Mexican fashion designer

Jorge García Cardenas, better known as Mitzy, (born Municipio de La Huacana, Michoacán, 1955) is a Mexican fashion designer known for his work on television.

== Early life ==
Mitzy was born in Michoacan, Mexico among a family of peasants. His father was murdered when he was 5 years old. At 14 he went to Mexico City to work but lived on the streets for 8 months before being invited by a shady character who promised to help him but instead made him suffer sexual abuse. The man was later arrested and sent to prison.

He later met Francis, a transgender vedette and drag queen. From Francis, he learned fashion design.

== Biography ==
Later on he met stylist Alfredo Palacios and actress and singer Verónica Castro, who hires him as a dresser.
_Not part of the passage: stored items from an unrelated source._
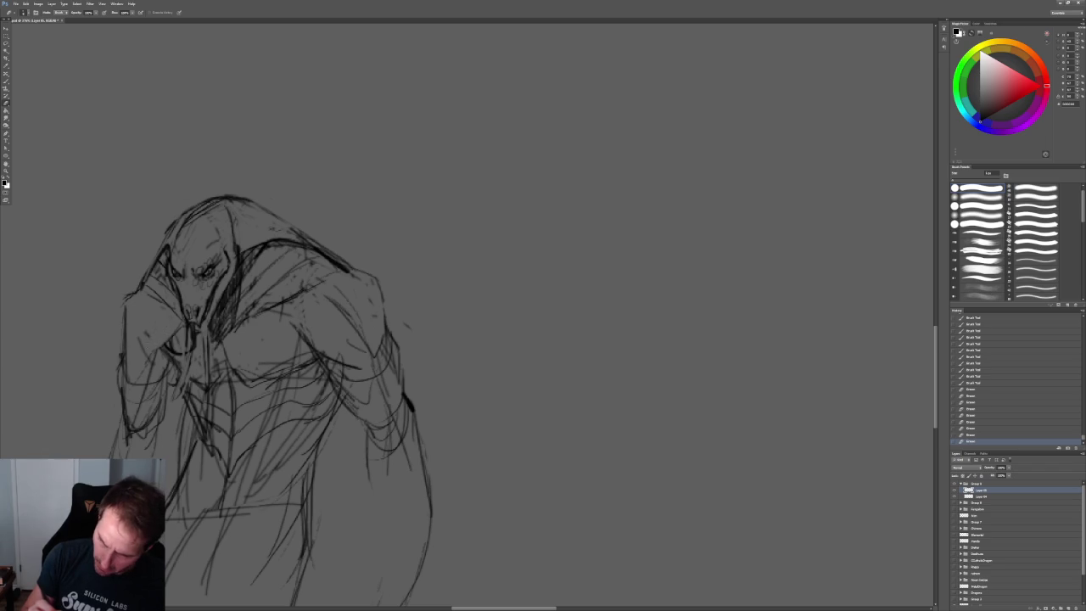
pyautogui.moveTo(136, 356); pyautogui.dragTo(128, 398)
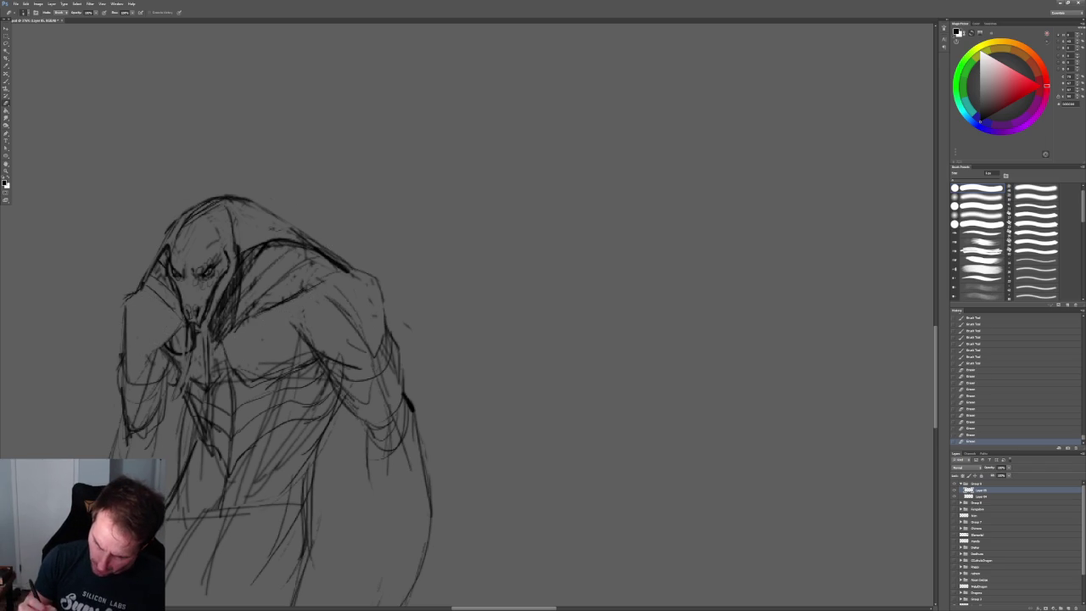
pyautogui.moveTo(254, 373)
pyautogui.mouseDown()
pyautogui.moveTo(310, 356)
pyautogui.moveTo(311, 341)
pyautogui.mouseUp()
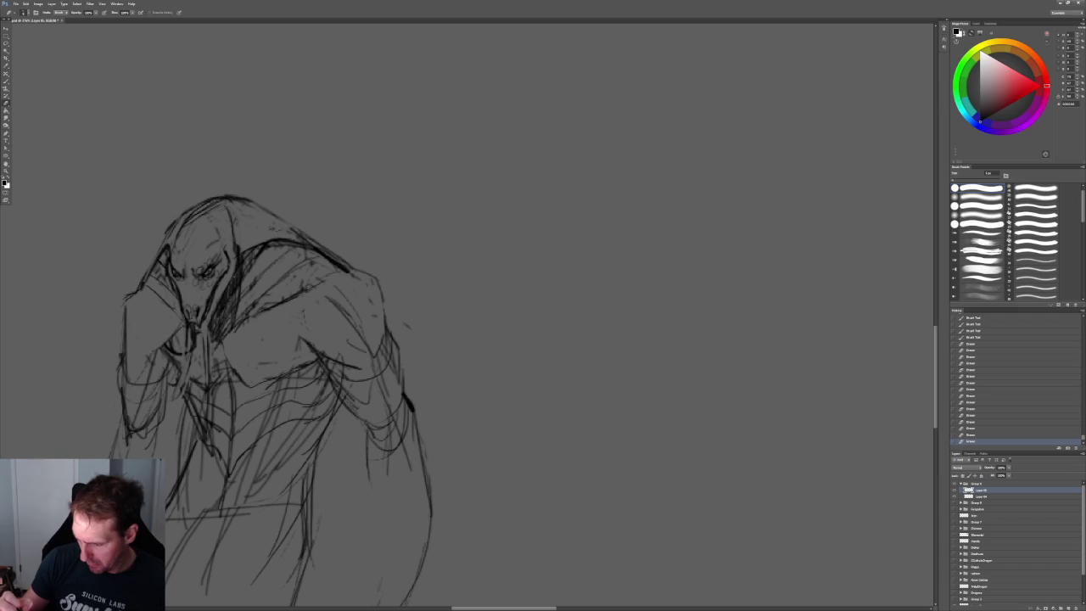
pyautogui.press('b')
pyautogui.moveTo(367, 296)
pyautogui.mouseDown()
pyautogui.moveTo(359, 314)
pyautogui.moveTo(382, 329)
pyautogui.mouseUp()
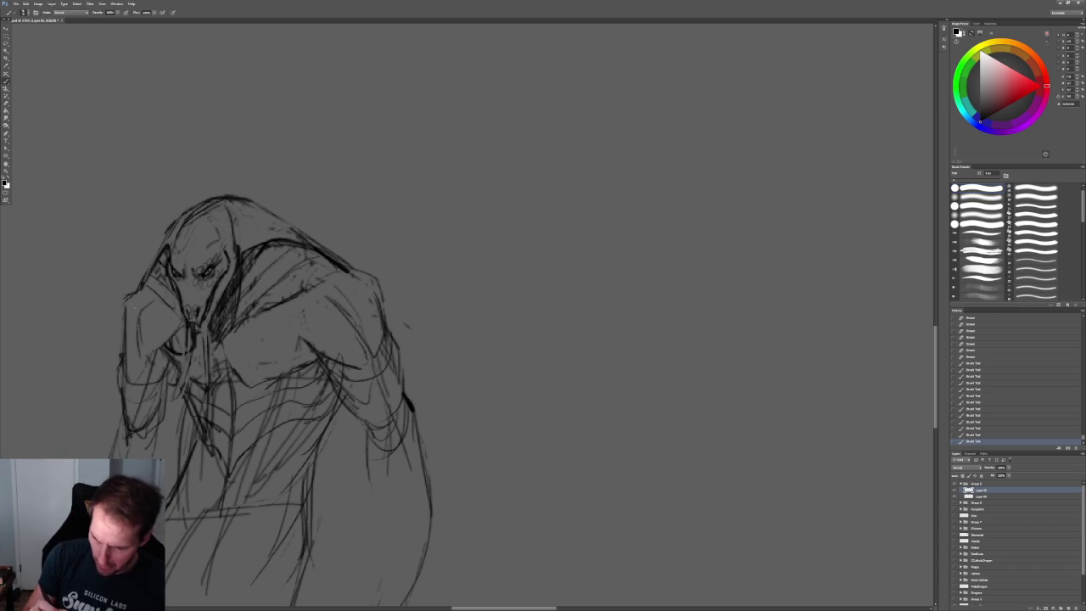
pyautogui.moveTo(122, 304); pyautogui.dragTo(121, 355)
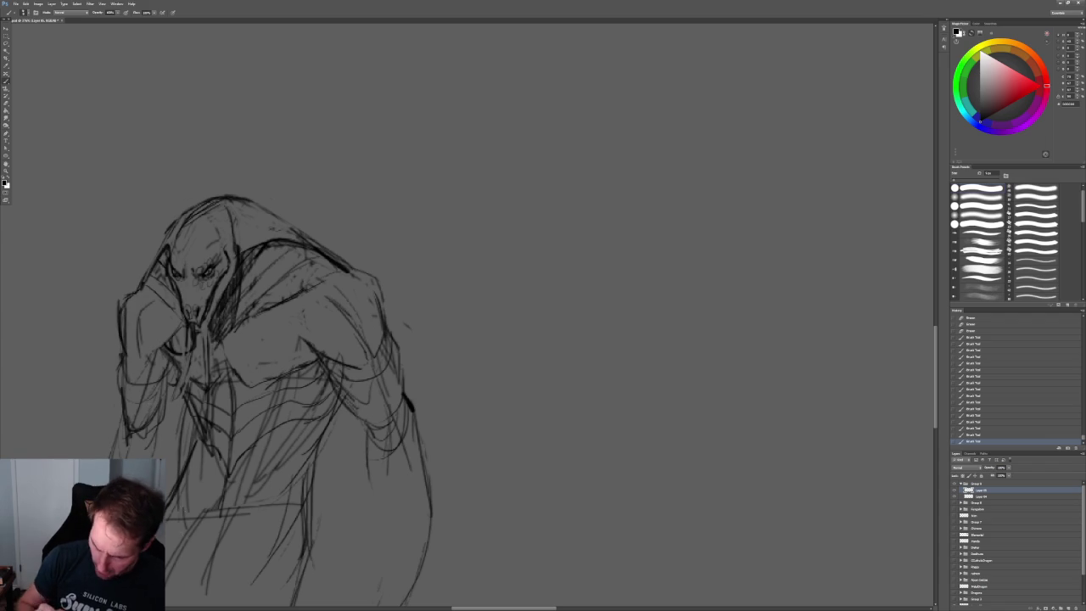
pyautogui.moveTo(433, 284)
pyautogui.mouseDown()
pyautogui.moveTo(466, 187)
pyautogui.moveTo(443, 273)
pyautogui.moveTo(462, 259)
pyautogui.mouseUp()
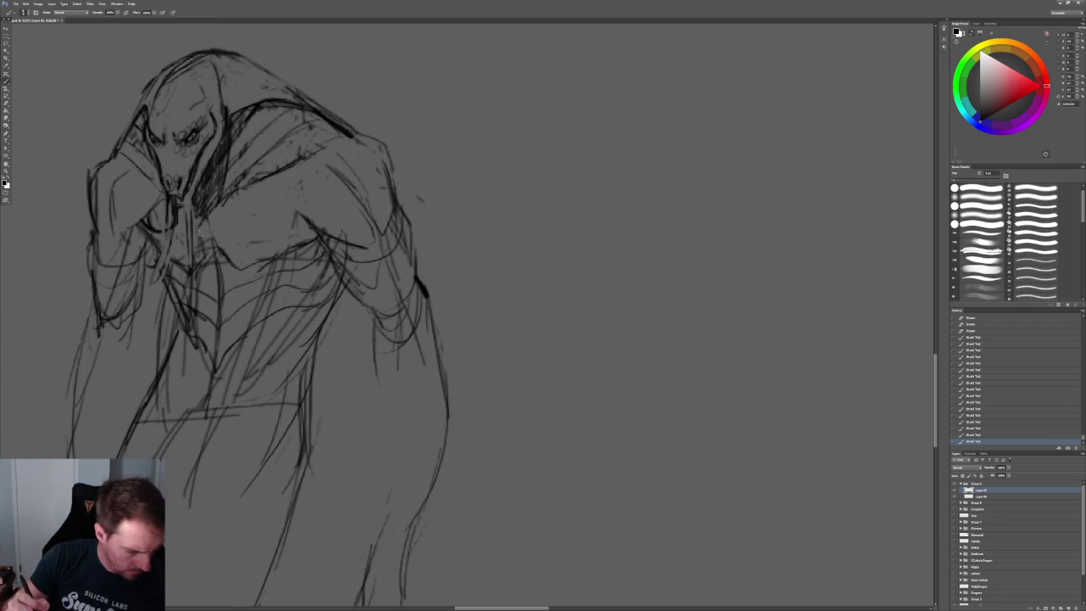
# - Erase loose lines across the chest and around the chin and neck
pyautogui.moveTo(185, 212); pyautogui.dragTo(196, 261)
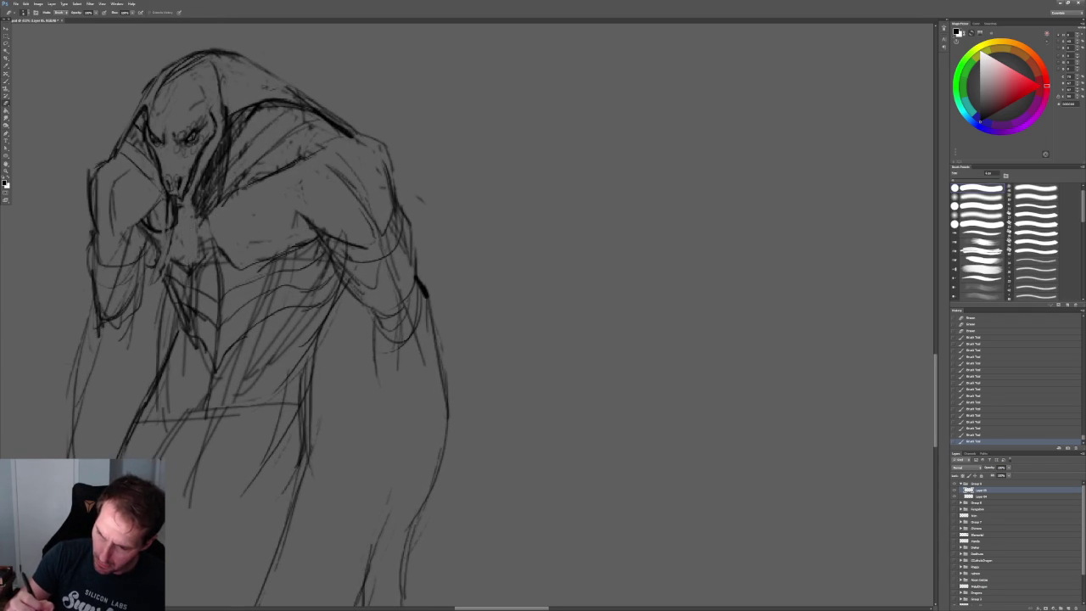
pyautogui.moveTo(171, 216)
pyautogui.mouseDown()
pyautogui.moveTo(173, 251)
pyautogui.moveTo(143, 234)
pyautogui.moveTo(153, 246)
pyautogui.mouseUp()
pyautogui.moveTo(168, 202); pyautogui.dragTo(178, 222)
Olga Guillot, Lupita D’alesio, Olga Breenskin, y Thalía later wore his designs.

Thalía's wedding gown

In 2000, when Thalía married music manager Tommy Mottola, she decided to use one of Mitzy's designs, despite the fact that she already had a compromise with Dior.

== Conversion ==
In 2003, after speaking with Federica Sodi, Thalía's sister, Mitzy became a Christian.